Your response should contain every line from the data below that holds the string "правовыми".

### EXERCISE MATERIALS
====
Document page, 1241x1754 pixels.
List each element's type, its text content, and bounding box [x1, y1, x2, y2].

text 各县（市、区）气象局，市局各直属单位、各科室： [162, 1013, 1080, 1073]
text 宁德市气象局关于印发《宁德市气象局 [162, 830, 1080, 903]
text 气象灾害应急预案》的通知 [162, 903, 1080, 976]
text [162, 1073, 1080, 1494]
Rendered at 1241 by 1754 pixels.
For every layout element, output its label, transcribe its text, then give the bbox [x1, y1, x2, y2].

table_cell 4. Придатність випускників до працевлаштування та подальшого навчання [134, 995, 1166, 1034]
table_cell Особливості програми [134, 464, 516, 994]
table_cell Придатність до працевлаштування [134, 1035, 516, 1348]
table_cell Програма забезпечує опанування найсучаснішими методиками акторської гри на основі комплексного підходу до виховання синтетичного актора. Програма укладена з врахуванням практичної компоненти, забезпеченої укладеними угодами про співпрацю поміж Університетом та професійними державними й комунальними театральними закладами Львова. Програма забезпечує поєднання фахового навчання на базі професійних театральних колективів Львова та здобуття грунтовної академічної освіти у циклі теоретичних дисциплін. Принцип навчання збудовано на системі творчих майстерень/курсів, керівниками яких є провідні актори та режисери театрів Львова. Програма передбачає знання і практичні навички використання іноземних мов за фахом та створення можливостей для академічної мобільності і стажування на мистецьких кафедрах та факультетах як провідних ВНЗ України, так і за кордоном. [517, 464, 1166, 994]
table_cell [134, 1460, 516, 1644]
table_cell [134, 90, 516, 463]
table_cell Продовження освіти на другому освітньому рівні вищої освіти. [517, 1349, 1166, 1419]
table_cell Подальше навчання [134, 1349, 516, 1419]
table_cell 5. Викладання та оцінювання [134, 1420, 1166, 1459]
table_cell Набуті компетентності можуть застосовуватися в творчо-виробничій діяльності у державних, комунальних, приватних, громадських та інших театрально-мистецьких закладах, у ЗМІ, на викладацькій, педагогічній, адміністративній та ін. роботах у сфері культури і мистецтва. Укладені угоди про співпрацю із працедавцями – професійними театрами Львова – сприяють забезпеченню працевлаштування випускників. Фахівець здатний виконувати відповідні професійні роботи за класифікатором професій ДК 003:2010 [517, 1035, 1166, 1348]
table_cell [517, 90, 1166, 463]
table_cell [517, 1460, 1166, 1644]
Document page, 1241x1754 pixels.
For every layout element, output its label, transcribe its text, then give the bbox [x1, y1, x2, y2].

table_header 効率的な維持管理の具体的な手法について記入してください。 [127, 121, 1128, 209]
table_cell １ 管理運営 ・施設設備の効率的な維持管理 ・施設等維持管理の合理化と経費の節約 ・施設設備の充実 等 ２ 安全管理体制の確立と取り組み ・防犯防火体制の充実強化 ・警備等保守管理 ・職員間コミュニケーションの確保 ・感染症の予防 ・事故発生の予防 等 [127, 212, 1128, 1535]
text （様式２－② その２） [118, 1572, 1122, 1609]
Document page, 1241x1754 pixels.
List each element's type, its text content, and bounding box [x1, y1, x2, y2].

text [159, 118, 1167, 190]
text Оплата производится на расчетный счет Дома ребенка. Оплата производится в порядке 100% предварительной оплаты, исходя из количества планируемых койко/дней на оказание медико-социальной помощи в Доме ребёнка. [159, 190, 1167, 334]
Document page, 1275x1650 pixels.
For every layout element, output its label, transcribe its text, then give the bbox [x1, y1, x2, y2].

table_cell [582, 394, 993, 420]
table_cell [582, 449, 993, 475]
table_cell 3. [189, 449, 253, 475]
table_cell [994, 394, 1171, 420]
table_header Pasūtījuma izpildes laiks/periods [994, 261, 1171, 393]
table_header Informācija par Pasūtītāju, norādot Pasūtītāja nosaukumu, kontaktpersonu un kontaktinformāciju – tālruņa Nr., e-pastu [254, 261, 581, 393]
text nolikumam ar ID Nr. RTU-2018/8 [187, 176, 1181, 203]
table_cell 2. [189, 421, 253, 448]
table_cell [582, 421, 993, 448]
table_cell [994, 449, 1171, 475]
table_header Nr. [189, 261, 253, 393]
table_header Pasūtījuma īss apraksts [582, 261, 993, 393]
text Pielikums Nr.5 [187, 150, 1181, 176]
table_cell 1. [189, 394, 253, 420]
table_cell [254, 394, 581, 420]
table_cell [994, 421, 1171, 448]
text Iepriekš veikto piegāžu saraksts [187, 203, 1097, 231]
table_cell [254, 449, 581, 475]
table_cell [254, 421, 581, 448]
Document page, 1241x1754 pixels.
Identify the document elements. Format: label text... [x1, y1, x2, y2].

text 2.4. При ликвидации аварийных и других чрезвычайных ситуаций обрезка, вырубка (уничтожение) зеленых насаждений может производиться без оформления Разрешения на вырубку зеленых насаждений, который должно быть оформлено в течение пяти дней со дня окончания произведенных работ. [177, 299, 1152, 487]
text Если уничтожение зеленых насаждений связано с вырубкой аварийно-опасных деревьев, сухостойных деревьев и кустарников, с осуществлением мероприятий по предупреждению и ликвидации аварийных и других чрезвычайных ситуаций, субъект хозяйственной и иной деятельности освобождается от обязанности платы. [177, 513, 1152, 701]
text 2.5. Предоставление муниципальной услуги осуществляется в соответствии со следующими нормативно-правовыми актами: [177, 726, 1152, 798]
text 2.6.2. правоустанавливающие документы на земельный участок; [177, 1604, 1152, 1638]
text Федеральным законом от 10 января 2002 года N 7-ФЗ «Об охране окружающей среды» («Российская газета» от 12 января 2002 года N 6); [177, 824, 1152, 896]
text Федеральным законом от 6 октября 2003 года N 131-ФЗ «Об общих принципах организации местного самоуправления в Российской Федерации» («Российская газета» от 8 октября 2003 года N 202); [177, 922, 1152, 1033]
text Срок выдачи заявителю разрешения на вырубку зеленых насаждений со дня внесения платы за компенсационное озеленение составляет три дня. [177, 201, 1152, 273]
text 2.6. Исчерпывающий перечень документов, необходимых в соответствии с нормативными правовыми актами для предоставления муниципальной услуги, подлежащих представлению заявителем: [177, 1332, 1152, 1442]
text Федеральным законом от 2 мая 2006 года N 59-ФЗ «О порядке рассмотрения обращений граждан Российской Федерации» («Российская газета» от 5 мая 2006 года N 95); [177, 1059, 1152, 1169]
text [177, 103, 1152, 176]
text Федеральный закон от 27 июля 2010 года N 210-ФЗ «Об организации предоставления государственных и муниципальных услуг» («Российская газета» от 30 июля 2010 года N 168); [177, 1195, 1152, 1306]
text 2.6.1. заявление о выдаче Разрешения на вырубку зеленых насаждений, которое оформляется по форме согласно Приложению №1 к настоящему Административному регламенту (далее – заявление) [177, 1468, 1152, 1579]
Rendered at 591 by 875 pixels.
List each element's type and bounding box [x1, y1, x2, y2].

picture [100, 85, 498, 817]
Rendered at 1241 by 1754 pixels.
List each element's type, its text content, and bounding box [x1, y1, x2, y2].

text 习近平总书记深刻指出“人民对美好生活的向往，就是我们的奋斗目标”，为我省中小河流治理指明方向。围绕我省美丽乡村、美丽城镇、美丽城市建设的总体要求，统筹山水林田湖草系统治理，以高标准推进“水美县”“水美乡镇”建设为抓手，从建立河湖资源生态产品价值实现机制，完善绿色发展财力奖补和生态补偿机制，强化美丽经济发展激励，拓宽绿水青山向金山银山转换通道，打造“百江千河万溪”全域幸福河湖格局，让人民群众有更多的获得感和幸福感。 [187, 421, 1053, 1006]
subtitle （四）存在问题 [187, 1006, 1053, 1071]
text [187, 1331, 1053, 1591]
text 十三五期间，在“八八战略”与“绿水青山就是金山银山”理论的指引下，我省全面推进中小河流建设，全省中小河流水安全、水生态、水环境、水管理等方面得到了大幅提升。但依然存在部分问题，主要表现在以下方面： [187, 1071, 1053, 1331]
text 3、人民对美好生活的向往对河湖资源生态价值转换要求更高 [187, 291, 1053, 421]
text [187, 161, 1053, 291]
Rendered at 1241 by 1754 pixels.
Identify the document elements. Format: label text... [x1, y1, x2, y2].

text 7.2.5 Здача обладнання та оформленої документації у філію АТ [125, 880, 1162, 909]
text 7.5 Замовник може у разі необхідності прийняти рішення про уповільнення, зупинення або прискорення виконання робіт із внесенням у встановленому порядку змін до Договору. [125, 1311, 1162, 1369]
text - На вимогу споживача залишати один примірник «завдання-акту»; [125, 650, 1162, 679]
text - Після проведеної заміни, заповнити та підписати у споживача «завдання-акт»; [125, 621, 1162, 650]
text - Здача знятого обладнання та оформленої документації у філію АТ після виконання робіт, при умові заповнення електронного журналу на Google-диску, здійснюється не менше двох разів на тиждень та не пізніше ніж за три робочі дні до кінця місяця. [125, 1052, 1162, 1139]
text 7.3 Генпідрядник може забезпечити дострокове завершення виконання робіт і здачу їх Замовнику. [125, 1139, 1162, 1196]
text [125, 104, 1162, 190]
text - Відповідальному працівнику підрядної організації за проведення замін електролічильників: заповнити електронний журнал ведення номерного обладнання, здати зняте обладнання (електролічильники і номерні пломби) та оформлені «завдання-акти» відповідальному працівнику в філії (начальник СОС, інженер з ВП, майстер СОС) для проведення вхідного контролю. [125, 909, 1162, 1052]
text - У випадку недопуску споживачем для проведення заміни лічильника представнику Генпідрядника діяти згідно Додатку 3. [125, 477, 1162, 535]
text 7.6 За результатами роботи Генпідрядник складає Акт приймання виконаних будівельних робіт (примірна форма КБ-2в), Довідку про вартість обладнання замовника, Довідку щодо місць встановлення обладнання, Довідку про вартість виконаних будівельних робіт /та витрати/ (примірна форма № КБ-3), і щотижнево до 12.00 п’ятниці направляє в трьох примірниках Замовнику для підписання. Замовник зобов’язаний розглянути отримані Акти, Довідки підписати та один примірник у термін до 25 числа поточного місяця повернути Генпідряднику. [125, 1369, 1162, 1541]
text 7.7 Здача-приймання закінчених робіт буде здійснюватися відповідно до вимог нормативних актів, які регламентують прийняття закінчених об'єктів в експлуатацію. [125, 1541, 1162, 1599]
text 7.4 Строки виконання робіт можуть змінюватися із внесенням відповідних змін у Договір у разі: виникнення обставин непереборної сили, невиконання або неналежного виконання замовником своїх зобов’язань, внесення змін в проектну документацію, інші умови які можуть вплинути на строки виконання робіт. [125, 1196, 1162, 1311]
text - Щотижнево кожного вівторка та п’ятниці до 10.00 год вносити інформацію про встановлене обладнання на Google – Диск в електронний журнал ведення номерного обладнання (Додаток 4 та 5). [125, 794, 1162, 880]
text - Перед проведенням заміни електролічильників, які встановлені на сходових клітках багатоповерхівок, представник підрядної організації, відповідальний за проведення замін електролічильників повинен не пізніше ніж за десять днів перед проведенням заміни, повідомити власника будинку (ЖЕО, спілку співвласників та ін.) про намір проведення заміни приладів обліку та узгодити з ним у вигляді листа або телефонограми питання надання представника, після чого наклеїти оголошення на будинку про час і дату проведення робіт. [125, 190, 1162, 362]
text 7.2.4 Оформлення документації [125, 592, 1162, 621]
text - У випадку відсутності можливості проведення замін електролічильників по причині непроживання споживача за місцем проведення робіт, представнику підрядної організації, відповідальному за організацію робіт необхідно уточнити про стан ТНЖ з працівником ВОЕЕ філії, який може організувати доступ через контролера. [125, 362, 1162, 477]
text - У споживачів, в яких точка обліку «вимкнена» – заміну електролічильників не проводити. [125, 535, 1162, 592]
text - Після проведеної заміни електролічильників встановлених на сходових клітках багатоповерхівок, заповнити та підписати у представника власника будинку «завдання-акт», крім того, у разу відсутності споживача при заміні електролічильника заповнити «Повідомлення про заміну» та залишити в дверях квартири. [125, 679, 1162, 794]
====
### TASK OUTPUT
text 2.5. Предоставление муниципальной услуги осуществляется в соответствии со следующими нормативно-правовыми актами: [177, 726, 1152, 798]
text 2.6. Исчерпывающий перечень документов, необходимых в соответствии с нормативными правовыми актами для предоставления муниципальной услуги, подлежащих представлению заявителем: [177, 1332, 1152, 1442]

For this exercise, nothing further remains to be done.